Is there any benefit in using compile for regular expressions in Python?
h = re.compile(\'hello\')
h.match(\'hello world\')
vs
Performance difference aside, using re.compile and using the compiled regular expression object to do match (whatever regular expression related operations) makes the semantics clearer to Python run-time.
I had some painful experience of debugging some simple code:
compare = lambda s, p: re.match(p, s)
and later I'd use compare in
[x for x in data if compare(patternPhrases, x[columnIndex])]
where patternPhrases is supposed to be a variable containing regular expression string, x[columnIndex] is a variable containing string.
I had trouble that patternPhrases did not match some expected string!
But if I used the re.compile form:
compare = lambda s, p: p.match(s)
then in
[x for x in data if compare(patternPhrases, x[columnIndex])]

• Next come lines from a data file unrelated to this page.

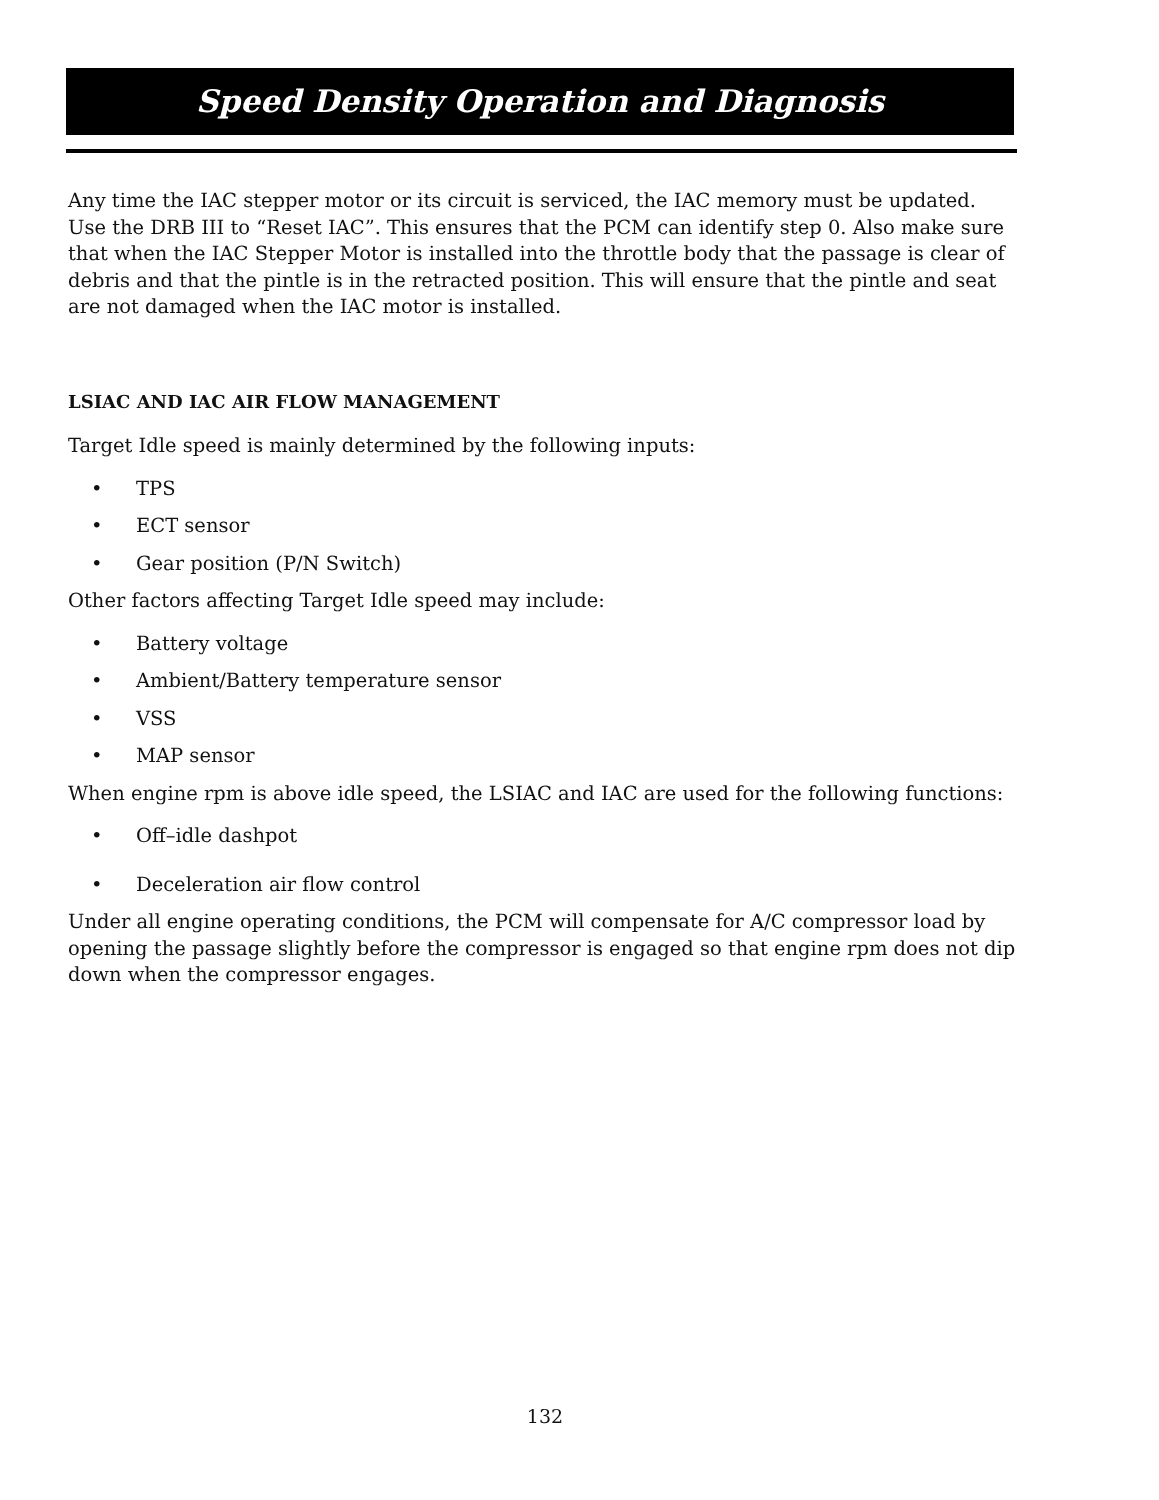Speed Density Operation and Diagnosis
Any time the IAC stepper motor or its circuit is serviced, the IAC memory must be updated. Use the DRB III to “Reset IAC”. This ensures that the PCM can identify step 0. Also make sure that when the IAC Stepper Motor is installed into the throttle body that the passage is clear of debris and that the pintle is in the retracted position. This will ensure that the pintle and seat are not damaged when the IAC motor is installed.
LSIAC AND IAC AIR FLOW MANAGEMENT
Target Idle speed is mainly determined by the following inputs:
• TPS
• ECT sensor
• Gear position (P/N Switch)
Other factors affecting Target Idle speed may include:
• Battery voltage
• Ambient/Battery temperature sensor
• VSS
• MAP sensor
When engine rpm is above idle speed, the LSIAC and IAC are used for the following functions:
• Off–idle dashpot
• Deceleration air flow control
Under all engine operating conditions, the PCM will compensate for A/C compressor load by opening the passage slightly before the compressor is engaged so that engine rpm does not dip down when the compressor engages.
132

Python would have complained that "string does not have attribute of match", as by positional argument mapping in compare, x[columnIndex] is used as regular expression!, when I actually meant
compare = lambda p, s: p.match(s)
In my case, using re.compile is more explicit of the purpose of regular expression, when it's value is hidden to naked eyes, thus I could get more help from Python run-time checking.
So the moral of my lesson is that when the regular expression is not just literal string, then I should use re.compile to let Python to help me to assert my assumption.